King's sequel to The Shining, Doctor Sleep, out in 2013

  • Published
Jack Nicholson in The Shining
Image caption,
Jack Nicholson played Jack Torrance in Stanley Kubrick's film of The Shining

Stephen King's sequel to his horror novel The Shining is to be released on 24 September 2013, 36 years after the original was published.

Doctor Sleep will follow Danny Torrance, the young boy who survived the horrific events of The Shining.

According to King's official website, Dan meets a "very special 12-year-old girl" who he must "save from a tribe of murderous paranormals".

Now a middle-aged man and aided by a prescient cat, he becomes Doctor Sleep.

One of King's most loved works, The Shining was adapted into a 1980 film produced and directed by Stanley Kubrick.

As in the book, the movie followed the Torrance family as they move to the Overlook Hotel in the Colorado mountains.

Jack, a writer, takes a job as a hotel caretaker for a year but becomes possessed by the evil spirits in the building and attacks his family.

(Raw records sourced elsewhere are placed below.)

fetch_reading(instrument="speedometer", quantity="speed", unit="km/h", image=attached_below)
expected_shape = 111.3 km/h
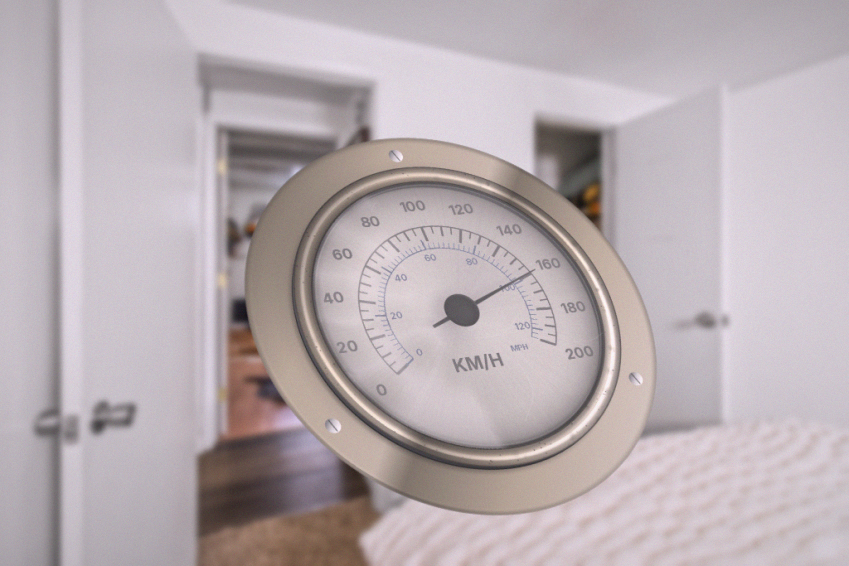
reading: 160 km/h
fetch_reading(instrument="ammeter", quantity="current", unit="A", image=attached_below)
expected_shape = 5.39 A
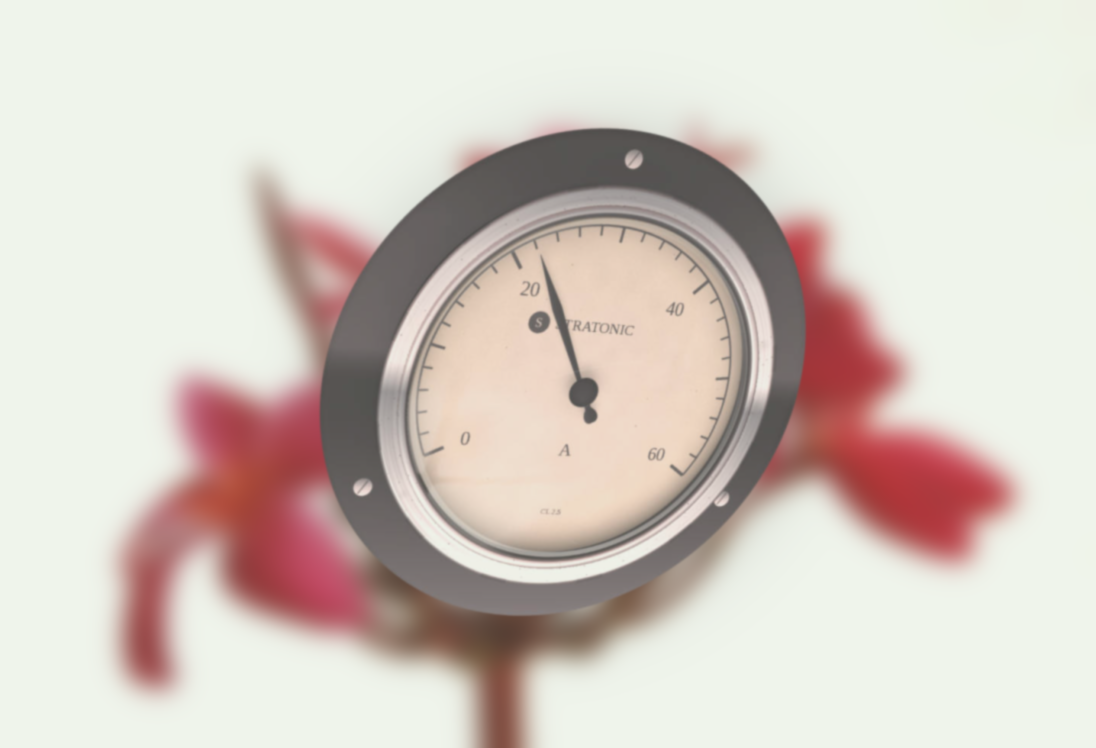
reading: 22 A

The young Danny, who has psychic abilities, eventually manages to escape with his mother Wendy.

According to King's UK publisher, Hodder and Stoughton, Doctor Sleep returns to the "characters and territory" of The Shining.

The book takes up the story of Dan who has been "drifting for decades, desperate to shed his father's legacy of despair, alcoholism, and violence".

The book opens with him settling in a New Hampshire town and taking a job at a nursing home where his "shining" power helps him comfort the dying.

Known by the local people as "Doctor Sleep", Dan comes into contact with Abra Stone, a 12-year-old who has "the brightest shining ever seen".

Hodder and Stoughton said the story was "an epic war between good and evil" that would "thrill the millions of hyper-devoted readers of The Shining".

Fans posting on the official King website expressed excitement at the news of the follow-up, with one writing that he "can't wait to be scared all over again".